One day I was playing around with putting together a document and I realised something; when I started the spec as a blank page, I did not think of a plan or decide on what I needed to do, I was in a rush and staring at the page, almost angry with it's blankness. I looked at the page as if the emptiness was a bug and I needed to put something there to fix it. So I started with a paragraph along the lines of what I had to say, wasn't the best but it did the job. From those few lines, I added some text above and then below. Did some refactoring and pasted a section from another document. Slowly but surely, the document took shape until it was ready.
The document was a simple thing, just a high-level overview but the way I put it together reminded me of the type of code that I often see, code that works but looks like it was the result of some nuclear explosion and it dawned on me; that code was not written so much as debugged into existence. The programmer started with some code, then added some code around that, fixing bugs as they go along until the program works. Not quite TDD but its cousin from several incestuous unions.
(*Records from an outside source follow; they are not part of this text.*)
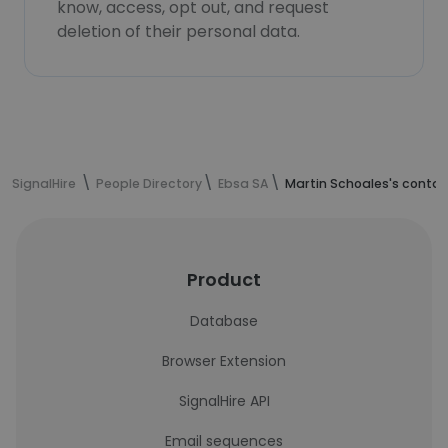
know, access, opt out, and request
deletion of their personal data.
SignalHire
People Directory
Ebsa SA
Martin Schoales's contac
Product
Database
Browser Extension
SignalHire API
Email sequences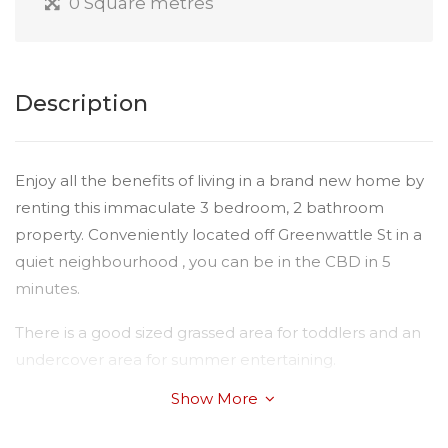
0 Square metres
Description
Enjoy all the benefits of living in a brand new home by
renting this immaculate 3 bedroom, 2 bathroom
property. Conveniently located off Greenwattle St in a
quiet neighbourhood , you can be in the CBD in 5
minutes.
There is a good sized grassed area for toddlers and an
undercover area for summer entertaining.
Show More
Students or young families will love living here, With
built in wardrobes in the larger than average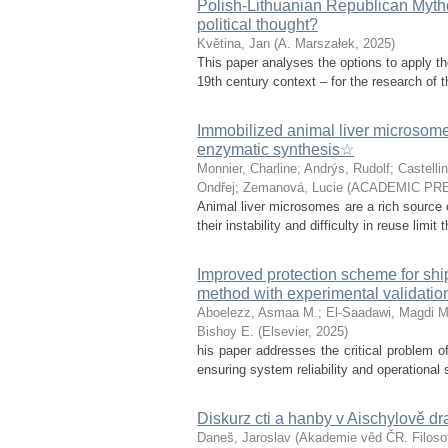
Polish-Lithuanian Republican Mytho
political thought?
Květina, Jan
(
A. Marszałek
,
2025
)
This paper analyses the options to apply th
19th century context – for the research of th
Immobilized animal liver microsomes:
enzymatic synthesis☆
Monnier, Charline
;
Andrýs, Rudolf
;
Castellin
Ondřej
;
Zemanová, Lucie
(
ACADEMIC PRE
Animal liver microsomes are a rich source o
their instability and difficulty in reuse limit
Improved protection scheme for sh
method with experimental validatio
Aboelezz, Asmaa M.
;
El-Saadawi, Magdi M
Bishoy E.
(
Elsevier
,
2025
)
his paper addresses the critical problem of
ensuring system reliability and operational 
Diskurz cti a hanby v Aischylově d
Daneš, Jaroslav
(
Akademie věd ČR. Filosof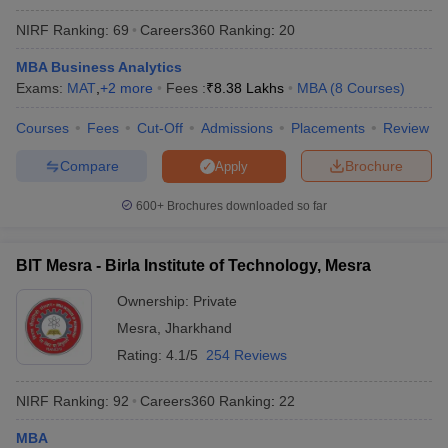
NIRF Ranking:
69
Careers360
Ranking
:
20
MBA Business Analytics
Exams:
MAT
,
+
2
more
Fees :
₹
8.38 Lakhs
MBA
(
8
Courses
)
Courses
Fees
Cut-Off
Admissions
Placements
Review
Compare
Brochure
Apply
600+
Brochures downloaded so far
BIT Mesra - Birla Institute of Technology, Mesra
Ownership:
Private
Mesra
,
Jharkhand
Rating:
4.1/5
254 Reviews
NIRF Ranking:
92
Careers360
Ranking
:
22
MBA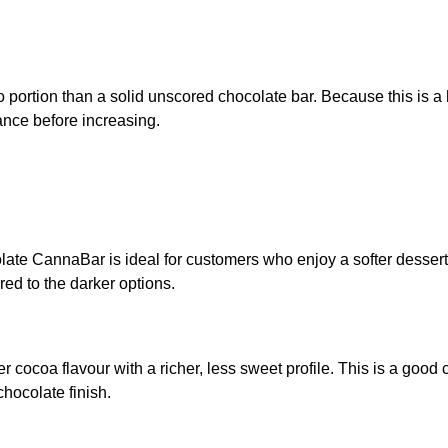
o portion than a solid unscored chocolate bar. Because this is 
rance before increasing.
e CannaBar is ideal for customers who enjoy a softer dessert-st
ed to the darker options.
ocoa flavour with a richer, less sweet profile. This is a good 
hocolate finish.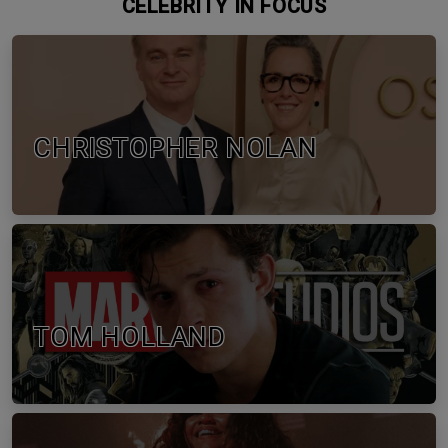
CELEBRITY IN FOCUS
CHRISTOPHER NOLAN
TOM HOLLAND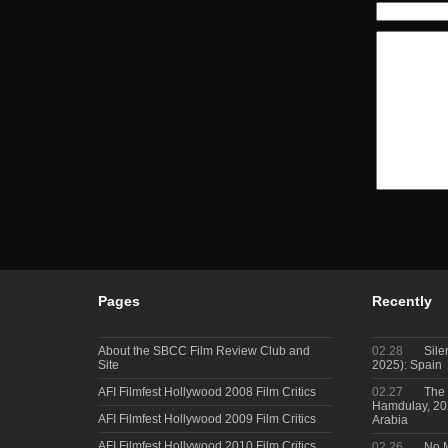
Pages
Recently
About the SBCC Film Review Club and
02.28
Sile
Site
2025): Spain
AFI Filmfest Hollywood 2008 Film Critics
02.27
The 
Hamdulay, 202
AFI Filmfest Hollywood 2009 Film Critics
Arabia
AFI Filmfest Hollywood 2010 Film Critics
02.26
No M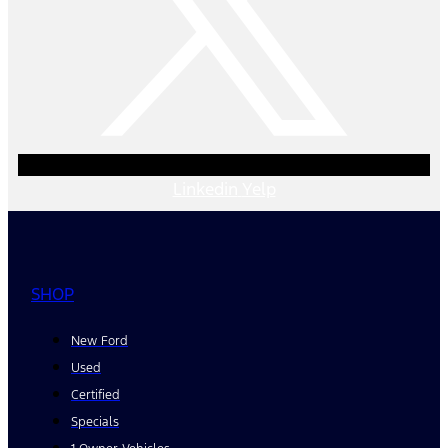
Linkedin
Yelp
SHOP
New Ford
Used
Certified
Specials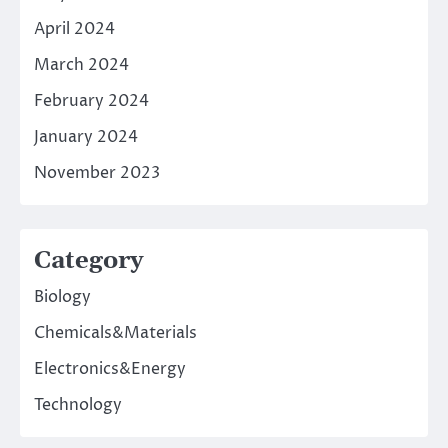
April 2024
March 2024
February 2024
January 2024
November 2023
Category
Biology
Chemicals&Materials
Electronics&Energy
Technology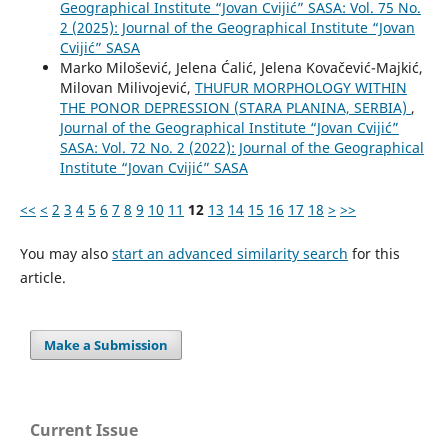
Geographical Institute “Jovan Cvijić” SASA: Vol. 75 No.
2 (2025): Journal of the Geographical Institute “Jovan
Cvijić” SASA
Marko Milošević, Jelena Ćalić, Jelena Kovačević-Majkić,
Milovan Milivojević,
THUFUR MORPHOLOGY WITHIN
THE PONOR DEPRESSION (STARA PLANINA, SERBIA)
,
Journal of the Geographical Institute “Jovan Cvijić”
SASA: Vol. 72 No. 2 (2022): Journal of the Geographical
Institute “Jovan Cvijić” SASA
<<
<
2
3
4
5
6
7
8
9
10
11
12
13
14
15
16
17
18
>
>>
You may also
start an advanced similarity search
for this
article.
Make a Submission
Current Issue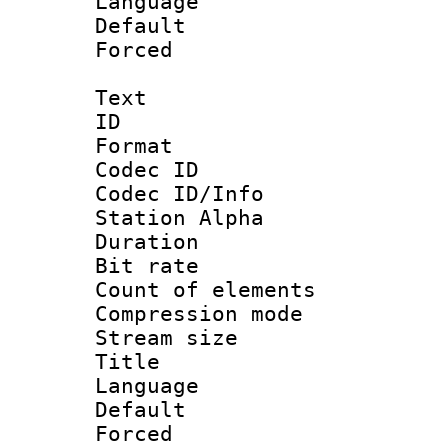
Language :
Default
Forced
Text
ID 
Format 
Codec ID :
Codec ID/Info
Station Alpha
Duration : 
Bit rate :
Count of eleme
Compression mo
Stream size :
Title : 
Language 
Default
Forced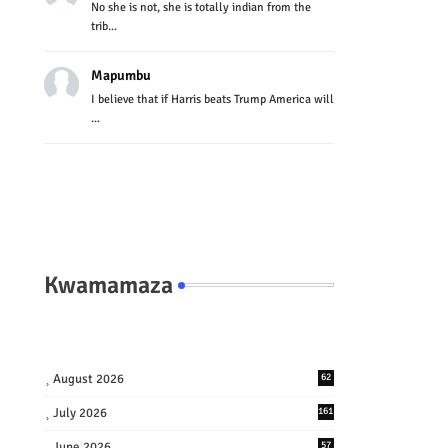
No she is not, she is totally indian from the
trib...
Mapumbu
I believe that if Harris beats Trump America will
...
Kwamamaza
August 2026
62
July 2026
161
June 2026
57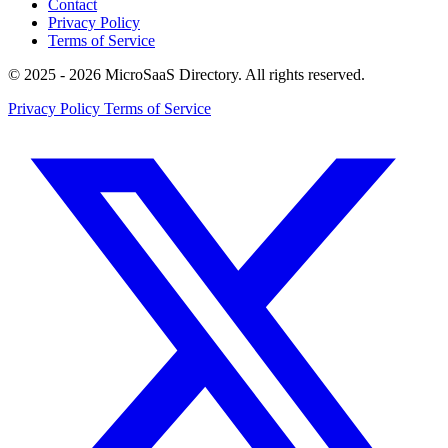
Contact
Privacy Policy
Terms of Service
© 2025 - 2026 MicroSaaS Directory. All rights reserved.
Privacy Policy
Terms of Service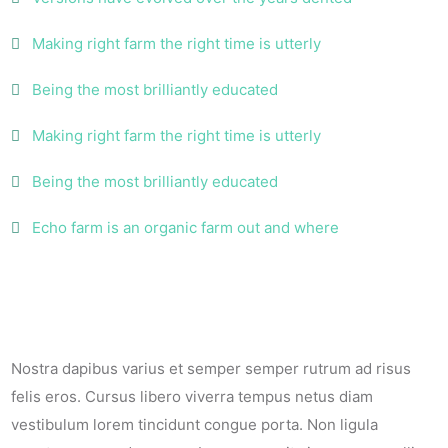
Making right farm the right time is utterly
Being the most brilliantly educated
Making right farm the right time is utterly
Being the most brilliantly educated
Echo farm is an organic farm out and where
Nostra dapibus varius et semper semper rutrum ad risus
felis eros. Cursus libero viverra tempus netus diam
vestibulum lorem tincidunt congue porta. Non ligula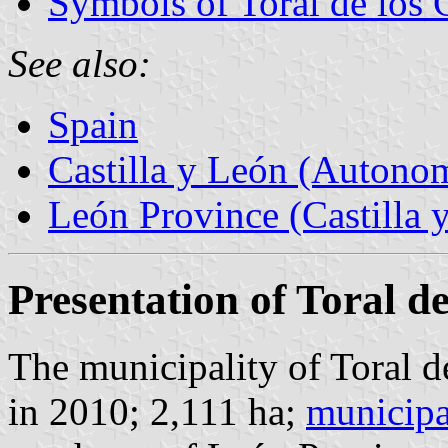
Symbols of Toral de los
See also:
Spain
Castilla y León (Auton
León Province (Castilla 
Presentation of Toral 
The municipality of Toral 
in 2010; 2,111 ha;
municipa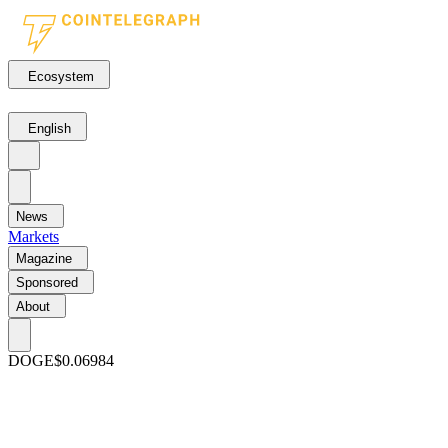
Ecosystem
English
News
Markets
Magazine
Sponsored
About
DOGE
$0.06984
Now don't get me wrong, these programs do work, but the code quality depends on the mind of the person creating it (ie is the mind organised enough to plan in realtime in the right direction?), the size of the solution and the complexity of the problem space.
It is possible to produce quality code without planning but that is very difficult to do and very few people can pull it off. A better way is to think about and solve the major issues but implement using agile methods so no big planning but not going in blind. I personally like that way of doing things but it does not always work out as I expected (some corner cases and gotchas that my simple plan did not uncover). For certain problem spaces, nothing short of a full plan will do; YMMV.
Do you produce programs by debugging them into existence?